MIME type detection at this level is a switch statement or a small lookup table mapping file extensions to strings. .html maps to text/html; charset=utf-8. .css maps to text/css. Anything unrecognized gets application/octet-stream. This is what every serious server does under the hood, except with a much larger table and, sometimes, content sniffing for files whose extensions are missing or wrong.

The Concurrency Problem

The accept() loop shown above is single-threaded. One request at a time. While handle_request() is running, every other incoming connection waits. For a local development server or a toy project, this is fine. For anything resembling production, it is not.

The classical approaches to concurrency in C network servers are:

  • fork() a child process per accepted connection (the Apache prefork model)
  • Spawn a thread per connection using pthread_create()
  • Use select() or poll() to multiplex multiple connections in a single thread
  • Use epoll() on Linux (or kqueue() on BSD/macOS) for efficient event-driven I/O at scale

Each approach has different resource costs and complexity tradeoffs. fork() is simple but expensive. Threads are cheaper but introduce shared-state hazards. epoll() scales to tens of thousands of connections but requires restructuring the entire server around non-blocking I/O and an event loop. nginx uses an event-driven model built on epoll(); that architecture, not any parsing trick, is what lets it handle the connection counts it handles.

A 1000-line server picks one of the first two options, or stays single-threaded and acknowledges the limitation.

What 1000 Lines Buys You, and What It Doesn’t

A well-written minimal C HTTP server will handle:

  • GET requests for static files
  • Basic POST with Content-Length
  • Correct status codes for 200, 404, and 500
  • Standard response headers
  • A reasonable subset of MIME types

It will not handle:

  • TLS (HTTPS requires a library like OpenSSL or mbedTLS, which is an entire project in itself)
  • HTTP/2 or HTTP/3
  • Chunked transfer encoding in either direction
  • Request pipelining
  • Range requests (Range: bytes=0-1023)
  • Compression (Content-Encoding: gzip)
  • Virtual hosting
  • URL decoding and path normalization done correctly

This is not a criticism of the exercise. The omissions are the point. Writing the server shows you the floor of what web infrastructure does, and the omissions show you the ceiling.

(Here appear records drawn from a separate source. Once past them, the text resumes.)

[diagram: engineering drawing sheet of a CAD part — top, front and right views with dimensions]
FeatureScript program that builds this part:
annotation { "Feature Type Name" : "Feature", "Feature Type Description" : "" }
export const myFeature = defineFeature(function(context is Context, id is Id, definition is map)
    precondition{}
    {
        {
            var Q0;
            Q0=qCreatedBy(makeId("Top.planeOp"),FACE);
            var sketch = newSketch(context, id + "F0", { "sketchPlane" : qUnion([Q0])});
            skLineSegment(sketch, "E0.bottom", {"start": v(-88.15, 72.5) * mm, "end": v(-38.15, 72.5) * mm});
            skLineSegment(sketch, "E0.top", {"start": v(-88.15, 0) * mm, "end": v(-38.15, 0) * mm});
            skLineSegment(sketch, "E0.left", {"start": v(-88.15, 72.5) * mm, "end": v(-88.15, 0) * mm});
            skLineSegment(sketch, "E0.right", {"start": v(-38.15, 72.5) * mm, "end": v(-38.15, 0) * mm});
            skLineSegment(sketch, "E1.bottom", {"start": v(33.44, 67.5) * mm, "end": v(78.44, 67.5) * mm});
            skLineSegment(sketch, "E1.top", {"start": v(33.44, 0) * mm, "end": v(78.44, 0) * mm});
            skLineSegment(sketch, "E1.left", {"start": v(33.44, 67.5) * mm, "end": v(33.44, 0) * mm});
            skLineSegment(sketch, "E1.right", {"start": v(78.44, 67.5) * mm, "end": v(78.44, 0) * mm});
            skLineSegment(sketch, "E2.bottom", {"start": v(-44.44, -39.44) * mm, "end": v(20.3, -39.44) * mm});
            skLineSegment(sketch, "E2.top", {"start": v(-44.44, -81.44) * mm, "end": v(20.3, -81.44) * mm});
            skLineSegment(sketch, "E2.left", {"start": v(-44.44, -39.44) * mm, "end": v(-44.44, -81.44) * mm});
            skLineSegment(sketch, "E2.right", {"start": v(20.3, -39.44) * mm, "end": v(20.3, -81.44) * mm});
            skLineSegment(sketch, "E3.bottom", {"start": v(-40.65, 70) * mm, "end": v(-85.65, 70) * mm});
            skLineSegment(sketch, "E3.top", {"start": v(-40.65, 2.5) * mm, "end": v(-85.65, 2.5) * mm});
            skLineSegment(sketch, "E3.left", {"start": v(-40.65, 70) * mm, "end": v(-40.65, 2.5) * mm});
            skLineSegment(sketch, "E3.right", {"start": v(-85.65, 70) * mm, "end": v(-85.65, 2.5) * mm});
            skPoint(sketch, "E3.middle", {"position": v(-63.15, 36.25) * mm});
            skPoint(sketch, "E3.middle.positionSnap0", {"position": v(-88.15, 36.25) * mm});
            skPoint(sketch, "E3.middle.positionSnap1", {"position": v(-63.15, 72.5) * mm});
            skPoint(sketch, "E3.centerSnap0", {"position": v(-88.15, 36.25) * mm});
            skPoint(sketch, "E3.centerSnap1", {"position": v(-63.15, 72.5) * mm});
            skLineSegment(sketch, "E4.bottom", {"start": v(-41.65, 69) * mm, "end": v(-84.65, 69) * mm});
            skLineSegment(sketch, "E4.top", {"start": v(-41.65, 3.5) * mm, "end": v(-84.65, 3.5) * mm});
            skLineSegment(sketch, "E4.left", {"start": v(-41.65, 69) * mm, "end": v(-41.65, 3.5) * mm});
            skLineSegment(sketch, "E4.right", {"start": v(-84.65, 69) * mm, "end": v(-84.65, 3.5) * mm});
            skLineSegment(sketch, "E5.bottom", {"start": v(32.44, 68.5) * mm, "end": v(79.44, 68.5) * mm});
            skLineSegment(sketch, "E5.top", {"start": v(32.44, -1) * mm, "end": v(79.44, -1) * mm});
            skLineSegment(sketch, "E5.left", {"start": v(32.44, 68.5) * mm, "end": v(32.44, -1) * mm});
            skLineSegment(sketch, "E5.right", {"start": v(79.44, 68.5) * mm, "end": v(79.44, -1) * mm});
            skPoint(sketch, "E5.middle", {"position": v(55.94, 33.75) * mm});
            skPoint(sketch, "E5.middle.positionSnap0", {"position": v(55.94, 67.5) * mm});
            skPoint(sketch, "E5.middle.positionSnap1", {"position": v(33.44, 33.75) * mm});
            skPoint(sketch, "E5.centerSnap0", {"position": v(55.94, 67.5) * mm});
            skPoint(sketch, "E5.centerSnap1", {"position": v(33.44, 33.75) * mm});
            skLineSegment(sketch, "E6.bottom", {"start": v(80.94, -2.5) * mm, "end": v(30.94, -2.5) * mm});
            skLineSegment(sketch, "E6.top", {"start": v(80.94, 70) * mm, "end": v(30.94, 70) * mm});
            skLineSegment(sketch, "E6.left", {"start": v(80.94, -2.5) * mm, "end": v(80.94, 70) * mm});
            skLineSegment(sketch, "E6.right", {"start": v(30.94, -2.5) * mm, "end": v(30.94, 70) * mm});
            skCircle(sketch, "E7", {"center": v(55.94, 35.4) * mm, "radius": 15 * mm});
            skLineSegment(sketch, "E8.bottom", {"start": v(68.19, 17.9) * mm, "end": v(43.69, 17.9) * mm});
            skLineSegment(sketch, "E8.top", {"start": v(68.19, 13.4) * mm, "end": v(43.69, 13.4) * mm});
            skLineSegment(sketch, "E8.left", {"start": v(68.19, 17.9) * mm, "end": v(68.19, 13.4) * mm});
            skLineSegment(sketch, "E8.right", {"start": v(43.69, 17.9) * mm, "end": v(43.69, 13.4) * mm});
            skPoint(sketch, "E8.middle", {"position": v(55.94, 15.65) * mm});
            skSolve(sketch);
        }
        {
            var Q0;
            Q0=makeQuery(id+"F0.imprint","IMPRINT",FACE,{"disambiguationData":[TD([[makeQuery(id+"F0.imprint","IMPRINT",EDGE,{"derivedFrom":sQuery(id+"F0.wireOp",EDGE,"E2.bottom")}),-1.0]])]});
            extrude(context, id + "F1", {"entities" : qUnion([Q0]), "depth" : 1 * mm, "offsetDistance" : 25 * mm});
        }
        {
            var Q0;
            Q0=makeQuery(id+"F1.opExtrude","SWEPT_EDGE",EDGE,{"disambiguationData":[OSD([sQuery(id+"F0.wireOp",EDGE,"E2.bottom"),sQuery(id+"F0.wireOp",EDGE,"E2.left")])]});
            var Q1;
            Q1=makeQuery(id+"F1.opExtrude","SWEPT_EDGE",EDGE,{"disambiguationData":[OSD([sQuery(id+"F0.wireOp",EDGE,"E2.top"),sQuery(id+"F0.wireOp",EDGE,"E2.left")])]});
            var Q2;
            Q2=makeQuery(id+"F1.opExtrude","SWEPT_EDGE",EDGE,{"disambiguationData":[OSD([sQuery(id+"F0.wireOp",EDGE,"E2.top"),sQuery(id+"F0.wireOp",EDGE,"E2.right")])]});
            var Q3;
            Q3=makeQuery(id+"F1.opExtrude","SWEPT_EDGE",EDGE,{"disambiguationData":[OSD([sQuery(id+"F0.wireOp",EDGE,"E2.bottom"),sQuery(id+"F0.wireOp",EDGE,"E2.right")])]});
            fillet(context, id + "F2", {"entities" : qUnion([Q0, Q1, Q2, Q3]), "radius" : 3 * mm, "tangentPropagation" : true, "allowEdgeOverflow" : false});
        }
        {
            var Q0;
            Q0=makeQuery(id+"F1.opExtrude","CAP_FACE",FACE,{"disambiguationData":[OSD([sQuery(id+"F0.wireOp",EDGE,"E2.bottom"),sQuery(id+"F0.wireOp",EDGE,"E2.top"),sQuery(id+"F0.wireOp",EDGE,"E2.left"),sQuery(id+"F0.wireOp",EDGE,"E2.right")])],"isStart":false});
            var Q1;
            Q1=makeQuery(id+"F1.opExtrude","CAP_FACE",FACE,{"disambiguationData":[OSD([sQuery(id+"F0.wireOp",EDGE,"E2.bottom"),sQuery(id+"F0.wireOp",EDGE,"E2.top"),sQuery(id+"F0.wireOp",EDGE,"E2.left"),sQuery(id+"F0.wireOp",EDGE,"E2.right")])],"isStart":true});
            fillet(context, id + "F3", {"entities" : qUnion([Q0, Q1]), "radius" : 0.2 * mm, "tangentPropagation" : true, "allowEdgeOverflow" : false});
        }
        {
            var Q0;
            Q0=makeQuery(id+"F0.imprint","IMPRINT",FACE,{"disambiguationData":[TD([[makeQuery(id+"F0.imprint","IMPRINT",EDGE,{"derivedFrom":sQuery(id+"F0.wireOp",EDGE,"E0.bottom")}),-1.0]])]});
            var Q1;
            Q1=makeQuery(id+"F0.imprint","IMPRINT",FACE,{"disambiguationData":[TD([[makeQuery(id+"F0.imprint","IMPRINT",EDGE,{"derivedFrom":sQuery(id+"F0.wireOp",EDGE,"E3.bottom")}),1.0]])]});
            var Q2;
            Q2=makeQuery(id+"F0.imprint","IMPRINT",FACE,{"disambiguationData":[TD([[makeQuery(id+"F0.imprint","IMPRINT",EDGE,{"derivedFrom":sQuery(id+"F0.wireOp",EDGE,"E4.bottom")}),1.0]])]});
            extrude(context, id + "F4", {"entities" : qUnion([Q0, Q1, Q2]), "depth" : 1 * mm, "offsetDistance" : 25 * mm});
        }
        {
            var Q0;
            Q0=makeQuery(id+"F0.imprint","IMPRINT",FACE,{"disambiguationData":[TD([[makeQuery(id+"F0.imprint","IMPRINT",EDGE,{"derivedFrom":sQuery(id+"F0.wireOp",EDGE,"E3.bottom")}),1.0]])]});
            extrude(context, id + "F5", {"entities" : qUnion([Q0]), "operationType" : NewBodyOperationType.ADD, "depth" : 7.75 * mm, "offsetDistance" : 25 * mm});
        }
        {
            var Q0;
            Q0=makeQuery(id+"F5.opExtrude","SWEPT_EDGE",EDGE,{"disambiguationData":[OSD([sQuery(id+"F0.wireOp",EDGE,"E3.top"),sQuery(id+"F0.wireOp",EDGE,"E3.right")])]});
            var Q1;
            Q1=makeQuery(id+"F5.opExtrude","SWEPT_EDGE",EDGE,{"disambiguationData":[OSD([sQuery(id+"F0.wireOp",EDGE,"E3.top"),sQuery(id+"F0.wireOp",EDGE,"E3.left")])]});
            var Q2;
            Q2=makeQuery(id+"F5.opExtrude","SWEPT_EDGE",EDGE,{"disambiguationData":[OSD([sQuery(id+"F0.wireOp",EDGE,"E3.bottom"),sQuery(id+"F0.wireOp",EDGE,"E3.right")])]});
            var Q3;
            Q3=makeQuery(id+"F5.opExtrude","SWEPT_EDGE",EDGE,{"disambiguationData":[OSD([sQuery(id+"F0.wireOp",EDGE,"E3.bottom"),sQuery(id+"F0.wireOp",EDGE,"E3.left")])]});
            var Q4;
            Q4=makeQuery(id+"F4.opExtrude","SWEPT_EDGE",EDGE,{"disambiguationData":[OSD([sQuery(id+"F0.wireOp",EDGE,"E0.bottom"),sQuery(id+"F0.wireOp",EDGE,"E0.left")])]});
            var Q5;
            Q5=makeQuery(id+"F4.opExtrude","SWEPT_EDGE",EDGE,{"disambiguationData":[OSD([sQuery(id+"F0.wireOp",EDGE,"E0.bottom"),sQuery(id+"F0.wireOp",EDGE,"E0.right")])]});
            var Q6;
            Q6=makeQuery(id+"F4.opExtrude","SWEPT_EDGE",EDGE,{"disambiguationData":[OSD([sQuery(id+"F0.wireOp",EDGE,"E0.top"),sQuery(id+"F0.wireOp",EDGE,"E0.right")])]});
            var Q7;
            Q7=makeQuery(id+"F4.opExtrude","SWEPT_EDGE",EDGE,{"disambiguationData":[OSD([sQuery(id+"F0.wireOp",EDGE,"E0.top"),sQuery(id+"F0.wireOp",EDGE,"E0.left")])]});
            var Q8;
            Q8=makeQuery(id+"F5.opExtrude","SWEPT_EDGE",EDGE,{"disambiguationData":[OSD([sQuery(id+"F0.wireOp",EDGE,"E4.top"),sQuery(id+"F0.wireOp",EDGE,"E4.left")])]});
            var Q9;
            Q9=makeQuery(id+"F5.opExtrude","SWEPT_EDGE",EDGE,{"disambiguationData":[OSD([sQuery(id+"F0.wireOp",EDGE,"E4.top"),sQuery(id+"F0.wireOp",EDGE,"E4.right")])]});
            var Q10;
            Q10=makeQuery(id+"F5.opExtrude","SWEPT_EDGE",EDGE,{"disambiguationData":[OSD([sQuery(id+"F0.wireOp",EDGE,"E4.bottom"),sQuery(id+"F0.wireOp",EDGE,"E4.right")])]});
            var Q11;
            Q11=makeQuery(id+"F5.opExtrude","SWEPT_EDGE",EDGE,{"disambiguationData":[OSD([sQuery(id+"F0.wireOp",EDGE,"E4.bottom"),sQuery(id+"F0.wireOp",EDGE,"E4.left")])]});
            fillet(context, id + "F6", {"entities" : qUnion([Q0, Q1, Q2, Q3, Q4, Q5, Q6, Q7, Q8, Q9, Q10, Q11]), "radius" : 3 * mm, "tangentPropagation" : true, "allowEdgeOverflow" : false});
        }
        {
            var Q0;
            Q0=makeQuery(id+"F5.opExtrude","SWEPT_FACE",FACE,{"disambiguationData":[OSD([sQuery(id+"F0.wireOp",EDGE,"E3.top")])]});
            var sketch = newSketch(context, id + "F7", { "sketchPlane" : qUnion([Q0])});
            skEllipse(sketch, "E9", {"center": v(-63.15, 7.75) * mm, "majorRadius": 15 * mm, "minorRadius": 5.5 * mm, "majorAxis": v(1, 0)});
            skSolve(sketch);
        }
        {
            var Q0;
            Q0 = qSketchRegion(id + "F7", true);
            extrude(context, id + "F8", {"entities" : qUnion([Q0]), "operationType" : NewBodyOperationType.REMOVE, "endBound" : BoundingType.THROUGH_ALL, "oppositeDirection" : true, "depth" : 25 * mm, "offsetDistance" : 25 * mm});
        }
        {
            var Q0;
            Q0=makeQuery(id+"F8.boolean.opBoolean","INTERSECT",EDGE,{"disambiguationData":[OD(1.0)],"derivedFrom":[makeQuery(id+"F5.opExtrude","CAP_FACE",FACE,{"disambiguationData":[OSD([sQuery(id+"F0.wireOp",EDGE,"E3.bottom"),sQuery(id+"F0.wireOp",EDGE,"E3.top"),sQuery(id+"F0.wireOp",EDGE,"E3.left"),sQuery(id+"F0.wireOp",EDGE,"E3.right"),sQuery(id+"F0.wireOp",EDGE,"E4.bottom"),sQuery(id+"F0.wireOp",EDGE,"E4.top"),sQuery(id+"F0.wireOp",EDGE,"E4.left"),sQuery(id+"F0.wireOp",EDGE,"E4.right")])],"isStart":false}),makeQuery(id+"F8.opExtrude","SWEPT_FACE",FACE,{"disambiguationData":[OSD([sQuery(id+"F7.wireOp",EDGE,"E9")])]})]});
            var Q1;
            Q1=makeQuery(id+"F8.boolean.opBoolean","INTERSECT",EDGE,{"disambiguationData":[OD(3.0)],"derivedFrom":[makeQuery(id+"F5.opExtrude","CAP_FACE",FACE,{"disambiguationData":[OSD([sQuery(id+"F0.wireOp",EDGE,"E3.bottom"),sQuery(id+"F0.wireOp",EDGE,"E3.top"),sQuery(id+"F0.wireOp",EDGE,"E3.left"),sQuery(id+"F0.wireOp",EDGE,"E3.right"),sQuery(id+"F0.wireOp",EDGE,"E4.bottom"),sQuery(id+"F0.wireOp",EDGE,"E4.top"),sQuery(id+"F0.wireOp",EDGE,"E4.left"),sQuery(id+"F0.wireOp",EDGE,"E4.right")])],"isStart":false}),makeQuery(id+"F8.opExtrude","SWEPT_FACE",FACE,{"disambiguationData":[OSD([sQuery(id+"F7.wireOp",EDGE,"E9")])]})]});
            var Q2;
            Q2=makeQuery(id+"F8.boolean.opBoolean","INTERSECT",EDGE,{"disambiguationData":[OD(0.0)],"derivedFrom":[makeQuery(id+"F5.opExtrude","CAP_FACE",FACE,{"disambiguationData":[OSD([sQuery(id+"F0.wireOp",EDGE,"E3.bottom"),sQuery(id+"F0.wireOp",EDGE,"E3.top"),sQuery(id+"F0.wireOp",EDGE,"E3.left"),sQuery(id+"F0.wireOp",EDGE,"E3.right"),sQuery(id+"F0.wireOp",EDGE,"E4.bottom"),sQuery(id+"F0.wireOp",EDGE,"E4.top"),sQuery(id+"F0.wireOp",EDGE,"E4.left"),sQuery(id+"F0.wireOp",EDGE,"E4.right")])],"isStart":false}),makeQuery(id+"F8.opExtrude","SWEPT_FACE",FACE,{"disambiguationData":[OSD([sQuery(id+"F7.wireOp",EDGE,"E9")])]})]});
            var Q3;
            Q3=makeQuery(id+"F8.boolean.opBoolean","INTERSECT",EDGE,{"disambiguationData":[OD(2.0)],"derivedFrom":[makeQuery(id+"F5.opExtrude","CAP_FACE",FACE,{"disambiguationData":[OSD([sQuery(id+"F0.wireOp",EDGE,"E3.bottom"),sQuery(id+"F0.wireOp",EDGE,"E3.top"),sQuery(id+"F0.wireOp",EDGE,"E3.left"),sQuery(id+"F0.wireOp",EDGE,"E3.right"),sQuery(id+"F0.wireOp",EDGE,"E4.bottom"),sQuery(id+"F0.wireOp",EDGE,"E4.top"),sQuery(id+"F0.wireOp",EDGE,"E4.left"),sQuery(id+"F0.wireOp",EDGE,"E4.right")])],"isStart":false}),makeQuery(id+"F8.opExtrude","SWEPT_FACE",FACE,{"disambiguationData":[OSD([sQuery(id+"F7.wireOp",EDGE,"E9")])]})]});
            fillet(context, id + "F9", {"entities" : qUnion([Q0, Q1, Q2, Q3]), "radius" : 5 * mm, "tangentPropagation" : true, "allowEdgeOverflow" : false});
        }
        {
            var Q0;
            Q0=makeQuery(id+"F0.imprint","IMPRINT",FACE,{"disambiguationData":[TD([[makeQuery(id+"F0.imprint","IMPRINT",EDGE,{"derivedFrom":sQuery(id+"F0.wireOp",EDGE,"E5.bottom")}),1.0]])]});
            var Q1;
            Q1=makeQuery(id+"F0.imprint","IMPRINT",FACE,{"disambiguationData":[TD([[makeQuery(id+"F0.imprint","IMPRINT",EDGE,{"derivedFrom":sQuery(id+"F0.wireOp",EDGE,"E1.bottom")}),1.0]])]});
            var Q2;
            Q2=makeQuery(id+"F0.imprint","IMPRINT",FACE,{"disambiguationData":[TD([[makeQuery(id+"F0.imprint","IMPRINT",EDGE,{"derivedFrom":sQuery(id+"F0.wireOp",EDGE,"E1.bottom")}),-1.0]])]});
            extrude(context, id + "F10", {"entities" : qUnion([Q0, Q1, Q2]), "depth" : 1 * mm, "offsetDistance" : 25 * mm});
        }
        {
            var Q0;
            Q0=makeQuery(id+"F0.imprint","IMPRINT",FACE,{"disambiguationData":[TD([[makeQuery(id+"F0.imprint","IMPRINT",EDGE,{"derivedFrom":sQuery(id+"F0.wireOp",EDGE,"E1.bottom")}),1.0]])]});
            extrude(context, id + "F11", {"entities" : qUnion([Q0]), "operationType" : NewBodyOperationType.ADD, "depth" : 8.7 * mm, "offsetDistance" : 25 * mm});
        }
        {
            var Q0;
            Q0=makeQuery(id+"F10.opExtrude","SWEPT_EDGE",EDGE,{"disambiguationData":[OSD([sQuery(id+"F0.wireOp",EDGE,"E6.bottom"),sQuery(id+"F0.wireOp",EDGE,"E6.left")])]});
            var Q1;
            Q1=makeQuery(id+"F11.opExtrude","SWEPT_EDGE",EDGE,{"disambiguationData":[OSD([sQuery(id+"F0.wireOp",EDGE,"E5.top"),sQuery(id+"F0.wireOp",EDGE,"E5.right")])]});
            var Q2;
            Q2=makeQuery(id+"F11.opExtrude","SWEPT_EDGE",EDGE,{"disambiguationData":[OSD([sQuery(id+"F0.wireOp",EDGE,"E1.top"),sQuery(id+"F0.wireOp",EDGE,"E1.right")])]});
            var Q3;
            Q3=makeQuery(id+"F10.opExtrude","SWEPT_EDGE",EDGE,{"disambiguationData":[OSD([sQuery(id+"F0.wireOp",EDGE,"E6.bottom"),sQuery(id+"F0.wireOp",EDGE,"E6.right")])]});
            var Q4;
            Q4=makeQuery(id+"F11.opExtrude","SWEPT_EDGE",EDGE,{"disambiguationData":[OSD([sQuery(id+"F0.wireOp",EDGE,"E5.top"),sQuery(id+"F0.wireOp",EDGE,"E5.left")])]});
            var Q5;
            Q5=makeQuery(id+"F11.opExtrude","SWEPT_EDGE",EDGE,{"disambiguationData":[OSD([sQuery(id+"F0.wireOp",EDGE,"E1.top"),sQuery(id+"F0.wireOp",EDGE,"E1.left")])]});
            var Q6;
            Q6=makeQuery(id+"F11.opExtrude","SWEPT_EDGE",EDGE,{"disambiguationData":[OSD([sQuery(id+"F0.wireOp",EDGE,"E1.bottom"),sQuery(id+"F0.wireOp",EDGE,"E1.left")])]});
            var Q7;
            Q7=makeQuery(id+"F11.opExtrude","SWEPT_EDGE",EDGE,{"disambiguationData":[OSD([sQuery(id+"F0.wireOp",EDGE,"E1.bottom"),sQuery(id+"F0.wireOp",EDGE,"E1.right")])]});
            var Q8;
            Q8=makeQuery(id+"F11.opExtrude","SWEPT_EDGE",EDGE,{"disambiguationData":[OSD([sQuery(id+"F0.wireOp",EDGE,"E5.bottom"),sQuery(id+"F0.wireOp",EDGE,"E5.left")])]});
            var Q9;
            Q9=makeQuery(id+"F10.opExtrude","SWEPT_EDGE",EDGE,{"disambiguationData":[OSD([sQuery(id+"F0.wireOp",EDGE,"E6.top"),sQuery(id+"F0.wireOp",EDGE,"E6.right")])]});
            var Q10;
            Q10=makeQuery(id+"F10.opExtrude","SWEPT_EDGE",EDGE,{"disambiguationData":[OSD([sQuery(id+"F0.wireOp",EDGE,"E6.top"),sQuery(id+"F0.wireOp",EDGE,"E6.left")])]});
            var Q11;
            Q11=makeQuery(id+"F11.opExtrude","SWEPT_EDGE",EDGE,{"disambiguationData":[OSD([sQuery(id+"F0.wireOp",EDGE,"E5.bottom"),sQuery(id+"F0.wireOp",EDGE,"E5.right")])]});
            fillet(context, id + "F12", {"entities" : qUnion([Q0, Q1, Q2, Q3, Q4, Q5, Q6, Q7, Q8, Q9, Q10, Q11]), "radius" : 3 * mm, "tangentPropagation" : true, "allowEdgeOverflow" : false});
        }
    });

When you read that nginx is 300,000 lines of C, the delta between 1000 and 300,000 is now concrete rather than abstract.

Why the Exercise Is Worth Doing

Reading RFC 9110 and RFC 9112 in the abstract is useful. Writing a server that has to comply with them is a different kind of understanding. The parsing challenge forces you to read the spec carefully. The connection management section becomes relevant when your browser hangs. The concurrency question becomes real when you try to load a page with multiple assets.

The POSIX socket API has been stable for decades. The HTTP parsing problem has the same shape whether you’re writing a learning exercise or a production library. Building a minimal server doesn’t make you qualified to deploy one, but it does make the production servers legible in a way they weren’t before. That’s the return on a weekend and a thousand lines of C.